Eine dritte Gruppe bilden die Kantianer, die auf eine Spezifik des Menschen pochen, die darin liege, daß er sich kraft seiner Vernunft jeglicher „naturgegebener“ biologischer Determination zu entziehen vermag. Der Mensch, so ihr Argument, sei erst zum Menschen geworden, indem er den Bruch mit dem Tierreich vollzog, und seine „Menschenwürde“ bestehe eben darin, sich über die Natur zu erheben.

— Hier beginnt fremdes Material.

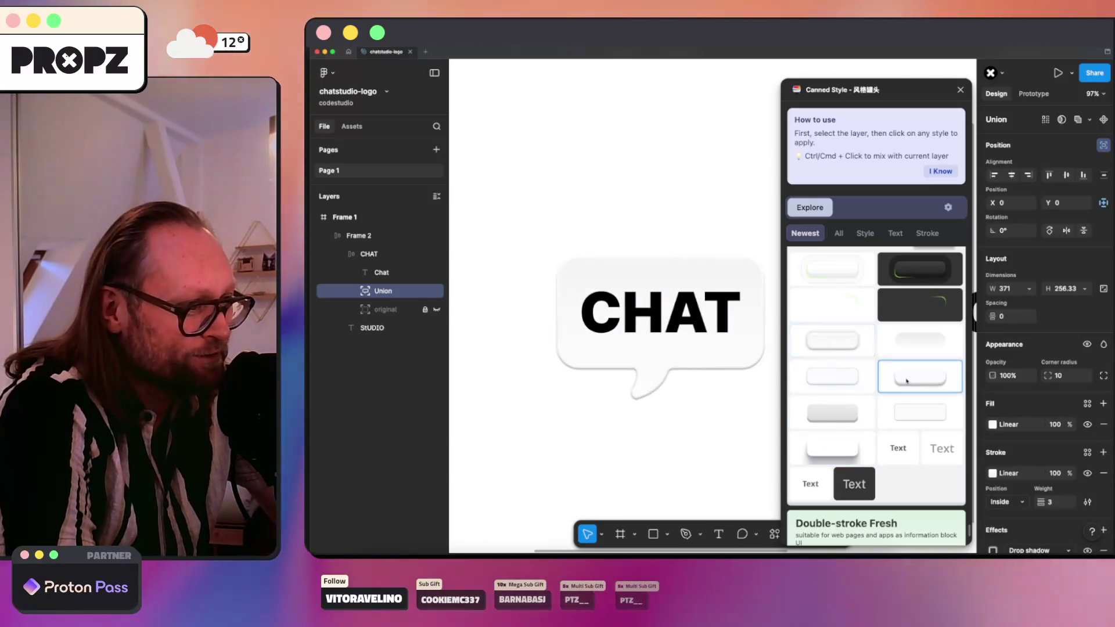
pyautogui.click(836, 270)
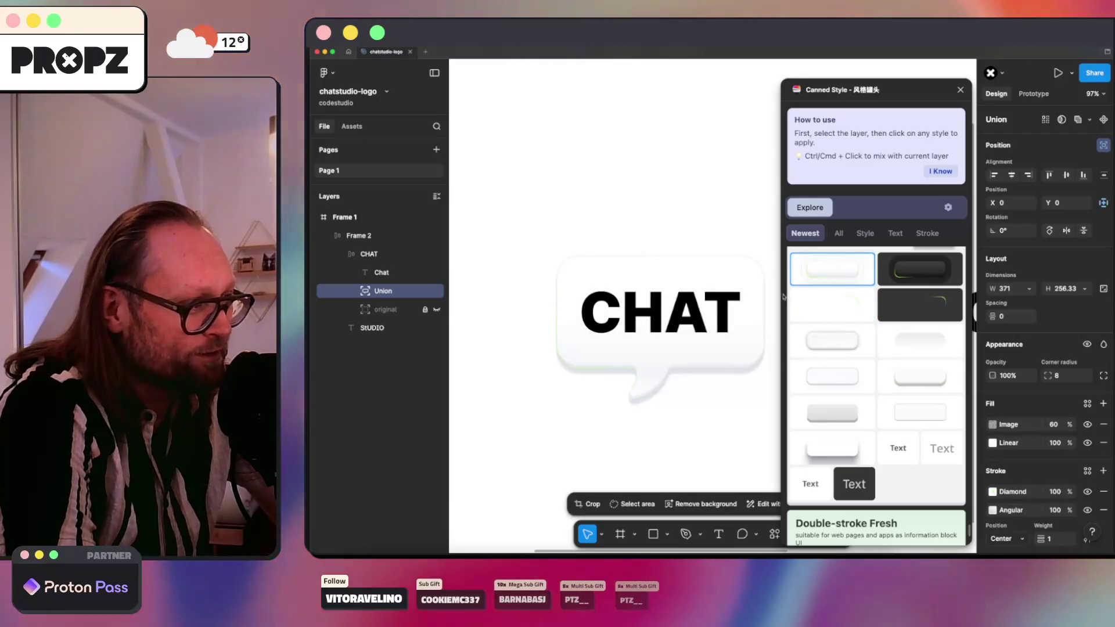
pyautogui.scroll(-2, 677, 322)
pyautogui.click(660, 437)
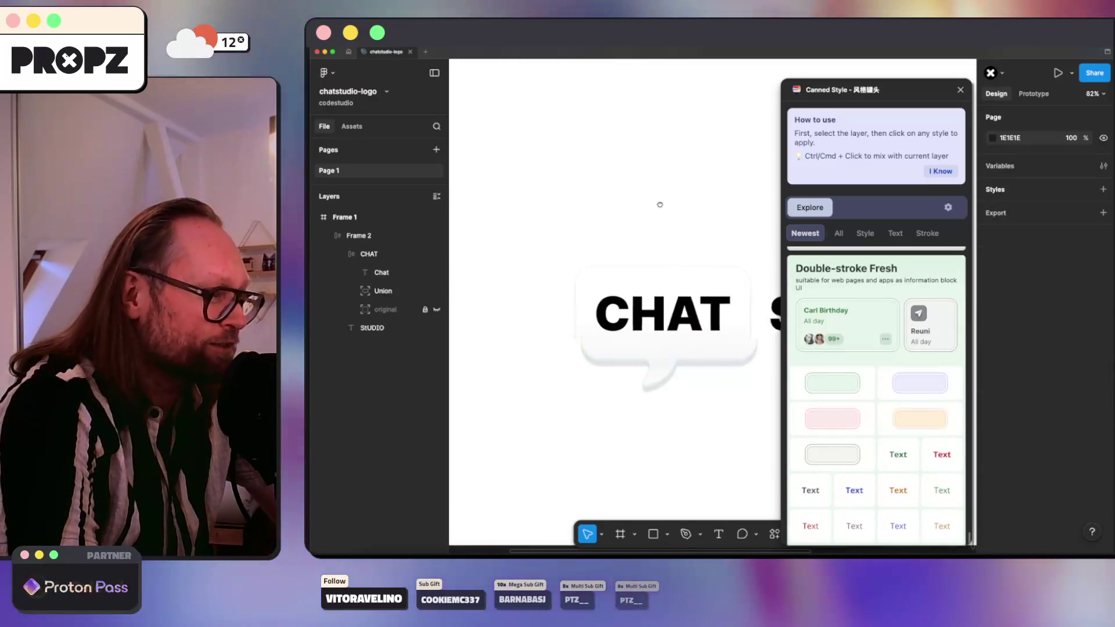
pyautogui.hscroll(2, 660, 204)
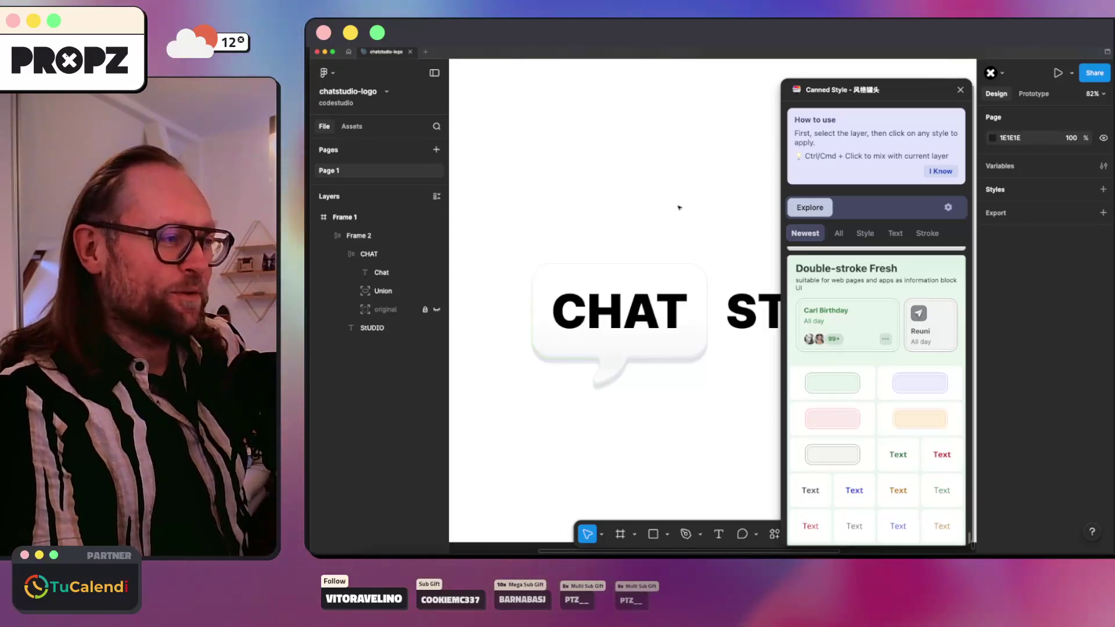
pyautogui.moveTo(917, 87); pyautogui.dragTo(922, 68)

In seiner „Abhandlung über die Tiere“ (Traité des animaux, 1755) schreibt der französische Geistliche Étienne Bonnot de Condillac: „Es wäre kaum wissenswert, das Wesen der Tiere zu ergründen, wenn es nicht ein Mittel wäre, unser eigenes Wesen zu ergründen.“ Tatsächlich hat jede Erörterung über das Tier Implikationen für das Verhältnis des Menschen zu sich selbst – sei es, daß er sich als Tier zu begreifen beginnt oder aber sich von den Tieren entsolidarisiert. Indes ist dies lediglich ein Einzelaspekt eines größeren Problemzusammenhangs, bei dessen Erforschung ungeheuer viel auf dem Spiel steht – philosophisch, wissenschaftlich, ideologisch, religiös. Es geht nämlich um die Frage, welchen Platz und welche Rolle der Mensch in der Natur einnimmt.

 

Alain de Benoist, französischer Philosoph und Publizist, ist Herausgeber der Zeitschriften „Nouvelle École“ und „Krisis“.